Мы были уверены: если бы одумались и забыли об этом предложении, не осталось бы ни единой возможности зажить безбедной жизнью. Не получилось бы поплыть по волнам свободы с тяжёлым багажом горечи на спине. Не вышло бы получить хорошее образование, попробовать проявить себя, сделаться заметным для общества, полезным, ведь ребята столько раз пытались, да всё без толку. Короче, не осталось бы возможности заново родиться, сразу зрелыми и весёлыми, такими, какими себя хотят видеть все. Всё упущенное мы бы вспоминали в печальном сослагательном наклонении. Для меня такого пути не предполагалось, ведь я сам выдвинулся главным героем. Поэтическая натура Марка разглядела в моём поступке что-то большее. Он время от времени называл меня Данко. И мне самому поначалу мнилось: что-то в этом есть. Однако я нервно мотал головой, потому что у меня образ Данко по непонятной причине стал ассоциироваться с подростковой литературой не самого лучшего качества. Сожалея, что подростковая дребедень закрывает полный красок и смысла образ Данко, я попросил Марка, чтобы он не вдохновлялся больше этим персонажем, или хотя бы не при мне… Я бы и сейчас помотал головой.

Если бы мог, конечно.


Я помню, как там, наверху, спросил Полину, что она думает насчёт картины – всерьёз стало интересно, вдруг я не так плох на художественном поприще, как считал. Ещё так по-дурацки держал картину «Реакция Белоусова-Жаботинского», будто Поля никогда её не видела. Она сказала: «Ты серьёзно сейчас думаешь об этом?» Но думал я о другом. Ко мне пришло осознание, насколько всё вторично, всё, о чём я когда-либо грезил и что когда-либо делал. А после я понял даже больше: ни разу в жизни я не делал ничего, что не было бы сделано до меня. Мысли были до того разорванными и разочаровывающими, что я переставал жалеть самого себя и начинал мысленно ругаться на всё вокруг – и превращался в ворчливого старикана. И потому понимал: старость – это мировоззрение. «Старость» не просто наступала, она тащила назад: назад в развитии, назад от чарующей радости, назад в пустое серое сакральное морализаторство, назад в лживое прошлое.

Поля ответила: «Эпигон4».

– И почему мы так цепляемся за старое? Я имею в виду не только память, но и нездоровую архаику. Все же знают, что это не имеет смысла, – возмущался я, поглядывая на машины размером с кулак. – Нет, я понимаю, что люди ограничены, но всё же они вечно находят, чем удивить самих себя. И новое появляется, но не так часто. Если это можно назвать новым, конечно. Я потому задумался, что иногда мы принимаем за новое то, что им не является… Это с чего вдруг какой-то нафталинный пережиток будет указывать, как нужно жить, как разговаривать, как себя вести, какой морали следовать? Может быть, он сам неправ.

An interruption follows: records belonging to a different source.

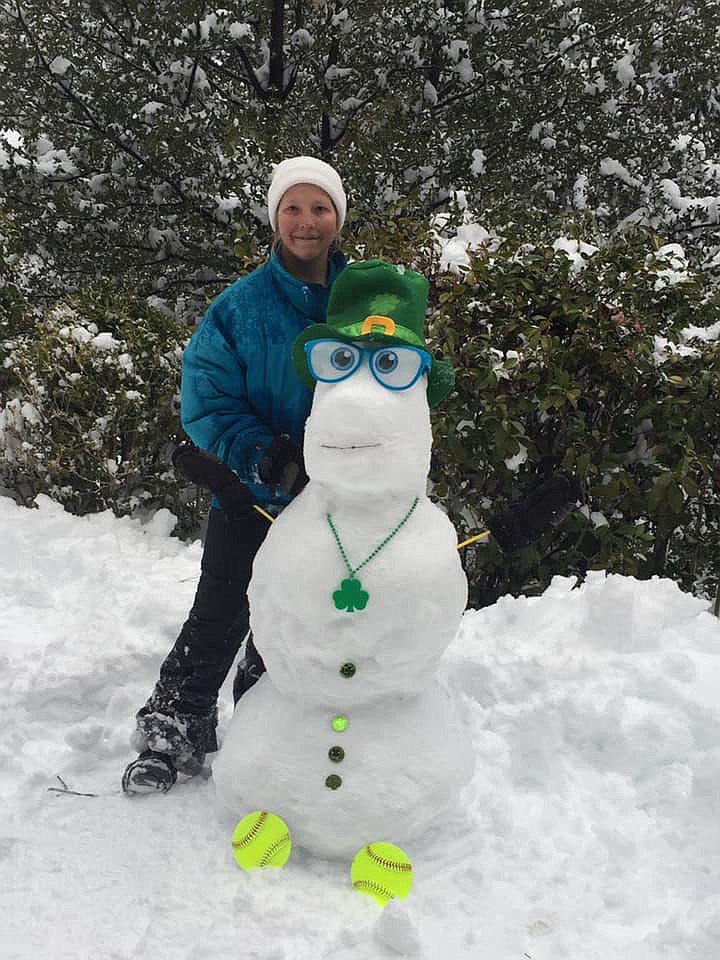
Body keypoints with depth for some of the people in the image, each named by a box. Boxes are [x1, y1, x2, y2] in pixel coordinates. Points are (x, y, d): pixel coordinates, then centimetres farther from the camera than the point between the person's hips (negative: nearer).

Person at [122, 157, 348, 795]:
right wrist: (267, 458, -27)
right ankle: (173, 731, 21)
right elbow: (207, 401, -13)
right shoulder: (241, 305, -9)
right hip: (250, 495, -2)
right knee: (219, 619, 4)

Я обращался к Полине, но было такое чувство, как будто разговаривал я сам с собой. Я привык. В такие моменты у меня ни разу не возникло желания остепениться. Напротив, я старался достучаться до «собеседника», повышал градус, менял темп речи или лексику, но никогда не останавливался, пока меня не прервут или наконец не ответят.

Полина молчала. Со спины было слышно, как она с завидным терпением копалась в сумке, выискивая что-то.

Я всё же добавил:

– Нет, ну это же ненормально! Нужно же как-то жить дальше, давать ход новым мыслям…

Она с бодростью в голосе сказала: «„Раньше было лучше“. Геронтофилия»5. Ответ был засчитан, и я отстал от неё, выискивая в нём присущую Полине проницательность.

– Повернись-ка, Дань, – обратилась она ко мне. На её шее болталась камера; в руках был элегантный «поляроид». – Картину пониже, лицо попроще… И печальнее.